Pathological MRI features in asymptomatic individuals:
Wilberger Jr et al. 1983, conducted a study about asymptomatic patients’ incidental MRI abnormalities and their clinical significance. Asymptomatic prolapsed or herniated discs, as represented by incidental lumbar MRI findings, in individuals who did not have any symptoms at the time of MRI scans had a higher likelihood of developing symptoms in the future. The authors reported that an MRI finding known as ‘spondylolisthesis’ suggested that people without baseline pain would experience more severe pain in the future, whereas people with baseline pain would experience less severe future pain. Multiple MRI findings (3 or more pathological features) were linked to moderately increased future pain among people without LBP at baseline. So, lumbar sciatica may occur later in these patients with asymptomatic aberrant MRI lumbar results. Patients who have incidental lumbar imaging anomalies should be properly monitored and given the proper care.

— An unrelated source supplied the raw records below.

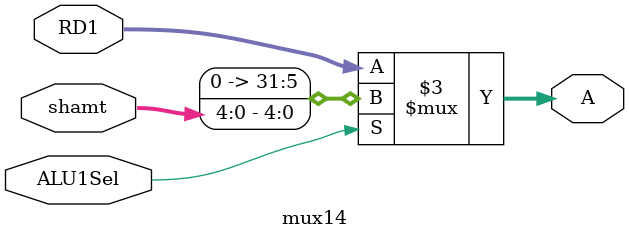
<source format=v>
module mux1(
	RT, RD, MUX1Sel,

	Addr3
	);
	input[4:0] RT, RD;
	input[1:0] MUX1Sel;
	output reg[4:0] Addr3;

	always@(RT, RD, MUX1Sel)
		case(MUX1Sel)
			2'b00:	Addr3 = RT;	//rt
			2'b01:	Addr3 = RD;	//rd
			default:Addr3 = 5'h1f;			//31
		endcase

endmodule

module mux2(
	MUX6Out, CP0Out,
	MUX2Sel, MEM2_SCOut,

	WD
	);
	input [31:0] 		MUX6Out;
	input [31:0]		CP0Out;
	input [31:0]		MEM2_SCOut;
	input [2:0] 		MUX2Sel;

	output reg[31:0] 		WD;

	always@(*)
		case(MUX2Sel)
			3'b101:	WD = CP0Out;
			3'b111: WD = MEM2_SCOut;
			default:WD = MUX6Out;
		endcase

endmodule

module mux3(
	RD2, Imm32, MUX3Sel,

	B
	);
	input[31:0] RD2,Imm32;
	input MUX3Sel;
	output reg[31:0] B;

	always@(RD2, Imm32, MUX3Sel)
		case(MUX3Sel)
			1'b0:	B = RD2;
			default:B = Imm32;
		endcase

endmodule

module mux4(
	GPR_RS, data_EX, 
	data_MEM1, data_MEM2, MUX4Sel, 
	
	out
	);
	input[31:0] GPR_RS, data_EX, data_MEM1, data_MEM2;
	input[1:0] MUX4Sel;
	output reg[31:0] out;

	always@(GPR_RS, data_EX, data_MEM1, data_MEM2, MUX4Sel)
		case(MUX4Sel)
			2'b00, 2'b10:	out = GPR_RS;
			2'b01:	out = data_EX;
			default:out = data_MEM2;
		endcase

endmodule

module mux5(
	GPR_RT, data_EX, 
	data_MEM1, data_MEM2, MUX5Sel, 
	
	out
	);
	input[31:0] GPR_RT, data_EX, data_MEM1, data_MEM2;
	input[1:0] MUX5Sel;
	output reg[31:0] out;

	always@(GPR_RT, data_EX, data_MEM1, data_MEM2, MUX5Sel)
		case(MUX5Sel)
			2'b00, 2'b10:	out = GPR_RT;
			2'b01:	out = data_EX;
			default:out = data_MEM2;
		endcase

endmodule

module mux6(
	ALU1Out, MUX13Out, MUX6Sel,

	out
	);
	input[31:0] ALU1Out, MUX13Out;
	input 		MUX6Sel;
	output [31:0] 	out;

	assign out = MUX6Sel ? ALU1Out: MUX13Out;

endmodule

module mux7(
	WRSign, MUX7Sel,

	MUX7Out
	);
	input[22:0] WRSign;
	input MUX7Sel;
	output[22:0] MUX7Out;

	assign MUX7Out = MUX7Sel ? 23'h0 : WRSign;

endmodule

module mux8(
	GPR_RS, data_MEM1, data_MEM2, MUX8Sel, WD,
	
	out
	);
	input[31:0] GPR_RS, data_MEM1, data_MEM2, WD;
	input[1:0] MUX8Sel;
	output reg[31:0] out;
	

	always@(GPR_RS, data_MEM1, data_MEM2, MUX8Sel, WD)
		if(MUX8Sel == 2'b00)
			out = GPR_RS;
		else 
			case(MUX8Sel)
				2'b10:	out = data_MEM1;
				2'b11:	out = data_MEM2;
				default: out = WD;
			endcase
endmodule 

module mux9(
	GPR_RT, data_MEM1, data_MEM2, MUX9Sel, WD,
	
	out
	);
	input[31:0] GPR_RT, data_MEM1, data_MEM2, WD;
	input[1:0] MUX9Sel;
	output reg[31:0] out;
	
	always@(GPR_RT, data_MEM1, data_MEM2, MUX9Sel, WD)
		if(MUX9Sel == 2'b00)
			out = GPR_RT;
		else 
			case(MUX9Sel)
				2'b10:	out = data_MEM1;
				2'b11:	out = data_MEM2;
				default: out = WD;
			endcase

endmodule 

module mux10(WB_MUX2Out, WB_DMOut, WB_MUX2Sel, MUX10Out);
	input[31:0] WB_MUX2Out;
	input[31:0] WB_DMOut;
	input		WB_MUX2Sel;
	output[31:0] MUX10Out;

	assign MUX10Out = WB_MUX2Sel? WB_DMOut : WB_MUX2Out;
endmodule

module mux11(
	vpn2, alu1out, MUX11_Sel,

	out
);
	input [18:0] vpn2, alu1out;
	input MUX11_Sel;

	output [18:0] out;

	assign out = MUX11_Sel ? vpn2 : alu1out;
endmodule

module mux12 (
	index, random, MUX12_Sel,

	out
);
	input [1:0] index, random;
	input MUX12_Sel;

	output [1:0] out;

	assign out = MUX12_Sel ? index : random;

endmodule

module mux13(
	input [31:0] 	Imm32,
	input [31:0] 	PC,
	input [31:0] 	RHLOut,
	input [31:0]	MULOut,
	input [2:0] 	EX_MUX2Sel,
	output reg [31:0] MUX13Out
);

	always@(*)
		case(EX_MUX2Sel)
			3'b000:	MUX13Out = RHLOut;
			3'b001: MUX13Out = Imm32;
			3'b110: MUX13Out = MULOut;
			default:MUX13Out = PC + 8;
		endcase

	/*  case(MUX2Sel)
			3'b000:	WD = RHLOut;
			3'b001: WD = Imm32;
			3'b010: WD = ALU1Out;
			3'b011: WD = PC + 8;
			3'b100: WD = DMOut;
			3'b101: WD = CP0Out;
			3'b110: WD = MULOut;
			3'b111: WD = SCOut;
	*/


endmodule

module mux14(
	RD1, shamt, ALU1Sel, 
	
	A
	);
	input[31:0] RD1;
	input[4:0] shamt;
	input ALU1Sel;
	output reg[31:0] A;

	always@(RD1, shamt, ALU1Sel)
		case(ALU1Sel)
			1'b0:	A = RD1;
			default:A = {27'd0, shamt};
		endcase	

endmodule
</source>
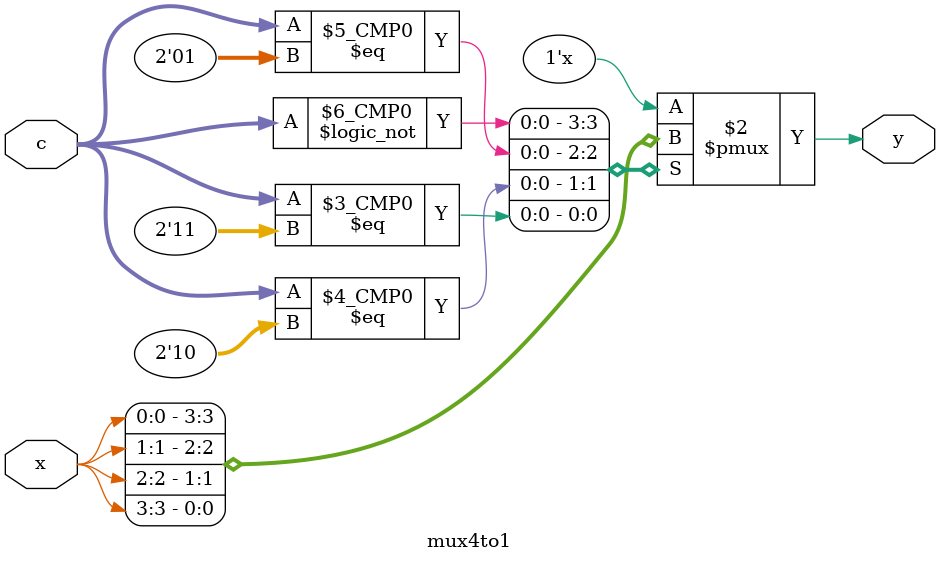
<source format=v>
`timescale 1ns / 1ps
module mux4to1(
input [3:0] x,
input [1:0] c,
output reg y);
always @(x, c)
case (c)
0: y = x[0];
1: y = x[1];
2: y = x[2];
3: y = x[3];
endcase
endmodule

</source>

How can we use MRI findings to select patients for conservative management and surgery?
In 2020, Lawrence Walter Mysliwiec, et al. created a classification for MRI lumbar disc morphology that categorizes herniation size as simple as 1-2-3 and location as A-B-C, with inter-examiner reliability of 98%. This classification may predict the best criteria for patient selection for surgery in those with pathological spinal MRI features. It was discovered that types 2-B and 2-AB of herniation were most frequently selected for surgery in each group, indicating the relevance of both size and location. JR Wilson, 2013 also related the occurrence, timing, and factors that influence the development of myelopathy in asymptomatic patients with cervical stenosis brought on by spondylosis or ossification of the posterior longitudinal ligament, and recommended that patients who presented with clinical or electrophysiological evidence of cervical radicular dysfunction or central conduction deficits and those who had cervical canal stenosis and cord compression secondary to spondylosis appeared to be at higher risk for developing myelopathy and therefore should be advised to consider surgical treatment.
Key takeaway:
Findings from imaging modalities such as MRI scans should be used as part of the clinical reasoning process to inform and guide treatment decisions.